Beiträge von Useless im Thema „Fundamentalkritik“

    Hallo Sudhana,


    danke für Deine sehr persönliche Antwort.


    Was Deine 'persönlichen Reminiszenzen' angeht: Unsere Biographien sind sehr ähnlich verlaufen (außer dass es bei Dahn und May bei mir umgekehrt war). An den Moment, wo mir klar wurde, was Du mit

    Zitat

    Während dieses Gewaltdiskurses begann ich allmählich, mir meine Genossen etwas genauer anzuschauen ohne meine Wahrnehmung durch 'die gemeinsame Sache', die Utopie, filtern zu lassen und fühlte mich zunehmend unwohler in dieser Gesellschaft und noch unwohler bei dem Gedanken, wie diese Leute miteinander - und mit anderen Leuten - umgehen würden, wenn sie auch noch bewaffnet wären.


    beschreibst, erinnere ich mich immer noch sehr klar: Die meisten wichtigen Erkenntnisse entwickeln sich über einen gewissen Zeitraum, aber diese Erkenntnis traf mich innerhalb weniger Stunden mit Wucht und vermutlich war das meine einzige Erfahrung, die man mit 'Erleuchtung' umschreiben könnte. (Und da ich mich bis heute im allgemeinen äußerst 'unerleuchtet' fühle, rührt daher wohl meine Meinung, dass man in bestimmten Bereichen durchaus 'erwacht' sein kann, während man in anderen strunzdumm handelt.)


    Das alles wäre leeres Geschwätz von mir, wenn ich nicht versuchen würde, mit der 'Gewaltfrage' äußerst behutsam umzugehen. Ich muss mich jeden Tag fragen (und tue es auch), ob ich mich nicht einfach nur statt als 'Vorhut des Proletariats' jetzt als 'Vorhut der Lachse' verstehe. Wie verlockend ist doch der Gedanke, statt mit 'revolutionärer Gewalt' aus der 'Klasse an sich' die 'Klasse für sich' zu machen, eine 'Natur' zu befreien, die sich noch schwerer gegen die Zumutungen meiner 'Avantgarde' wehren kann...

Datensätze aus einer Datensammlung
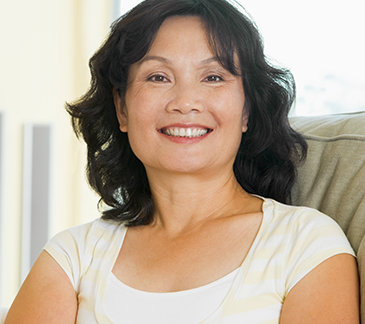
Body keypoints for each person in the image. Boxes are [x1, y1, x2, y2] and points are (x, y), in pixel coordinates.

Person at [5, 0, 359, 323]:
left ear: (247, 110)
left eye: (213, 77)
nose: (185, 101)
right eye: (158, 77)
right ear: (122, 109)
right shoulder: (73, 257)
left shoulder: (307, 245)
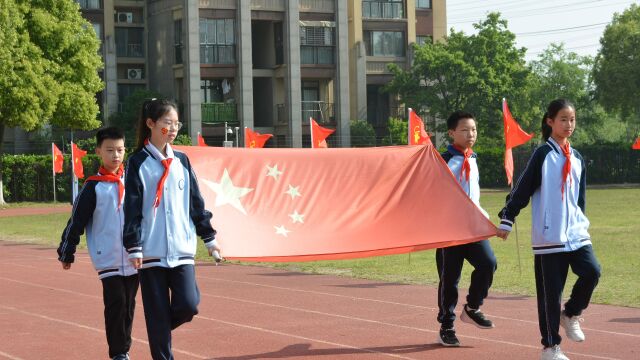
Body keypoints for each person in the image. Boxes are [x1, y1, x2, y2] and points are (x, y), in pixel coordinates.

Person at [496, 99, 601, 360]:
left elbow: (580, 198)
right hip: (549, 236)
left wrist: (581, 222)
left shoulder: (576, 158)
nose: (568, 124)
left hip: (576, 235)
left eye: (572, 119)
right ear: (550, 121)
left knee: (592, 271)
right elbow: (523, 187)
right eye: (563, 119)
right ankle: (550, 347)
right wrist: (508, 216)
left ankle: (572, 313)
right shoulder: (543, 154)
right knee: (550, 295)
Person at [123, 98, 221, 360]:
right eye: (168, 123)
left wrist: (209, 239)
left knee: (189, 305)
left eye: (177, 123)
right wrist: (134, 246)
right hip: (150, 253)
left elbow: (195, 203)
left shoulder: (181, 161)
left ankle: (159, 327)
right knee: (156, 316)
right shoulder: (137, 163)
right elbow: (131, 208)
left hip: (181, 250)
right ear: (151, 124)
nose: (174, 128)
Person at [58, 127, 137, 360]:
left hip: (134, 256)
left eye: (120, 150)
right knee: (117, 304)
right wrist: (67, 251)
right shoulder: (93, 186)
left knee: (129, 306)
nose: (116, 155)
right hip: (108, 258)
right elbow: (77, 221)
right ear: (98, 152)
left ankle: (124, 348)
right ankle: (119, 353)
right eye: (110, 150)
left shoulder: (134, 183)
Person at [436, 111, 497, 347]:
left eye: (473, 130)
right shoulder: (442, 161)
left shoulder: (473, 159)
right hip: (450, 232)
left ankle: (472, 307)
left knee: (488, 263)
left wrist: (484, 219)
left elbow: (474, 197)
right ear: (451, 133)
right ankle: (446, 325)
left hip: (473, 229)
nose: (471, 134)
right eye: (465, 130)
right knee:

[Aufgabe] Führe den Forumsbeitrag über die Gewaltfrage im Anschluss an seinen letzten Satz weiter.

[Erwartete Antwort]
    Trotzdem (und es ist ein gewissermaßen Bloch'sches 'Trotzdem' trotz aller Fehler und allen Scheiterns) gebe ich mein Recht auf Notwehr nicht auf, in letzter Konsequenz auch mit Gewalt. Jensen erzählt eine Geschichte (deren Wahrheit ich nicht nachprüfen kann): Wälder wurden vor einem geplanten Kahlschlag vom Flugzeug aus chemisch entlaubt. Demonstrationen, 'Briefe an Ihren Abgeordneten'-Aktionen, passiver Widerstand - all das nützte nichts. Was die Aktion beendete, war der anonyme Brief einer 'Öko-Guerilla' aus ehemaligen Vietnam-Veteranen, die schrieben: 'Wir wissen, wo eure Piloten wohnen!'


    Du schreibst von 'Literatur, die sich aus unterschiedlichen Blickwinkeln mit dieser ethischen Problematik beschäftigt'. Wenn ich das richtig sehe, zitierst Du nur Andrew Fiala. Ich bemühe mich gerade, schnell an seinen Artikel heranzukommen. So, wie Du ihn zitierst, kann ich meine ursprünglichen Anmerkungen nur wiederholen:

    Zitat

    ... (1)it is a bit of rhetoric that clouds critical thinking. [...] (2)The metaphor of war against nature is thus inapt. (3)It is also morally dangerous.


    (4)One danger of this way of speaking is that if we truly believe that we are in the middle of a war against nature, (5)there is a risk of escalating tactics of resistance and protest.


    Die Zahlen von 1-5 habe ich hinzugefügt. Es sind Behauptungen, die sich meiner Meinung nach nicht von selbst verstehen und begründet werden müssten.


    Du schreibst

    Zitat

    Zum Teil hat das auch etwas damit zu tun, dass ich zu dieser Zeit von einer Kritik der politischen Ökonomie zu einer fundamentaleren fand. Zu einen über Marcuse, zum anderen über Zhuangzi. Noch heute halte ich speziell letzteren für so ziemlich das fundamentalste an Kultur-und Zivilisationskritik, was je geleistet wurde - inbegriffen einer scharfen Kritik von Moral. Eine Kritik, die auch auf alle Sorten von Moralisten passt - politische, religiöse und auch ökologische.


    Für mich waren es Arnold Toynbee, Lewis Mumford, Stanley Diamond, John Michael Greer und Zhuangzhi.



    Sudhana:

    Ich hoffe, mein recht schroffes Urteil über Jensen hat nicht entscheidend zu Deinem Abschied beigetragen - das täte mir leid.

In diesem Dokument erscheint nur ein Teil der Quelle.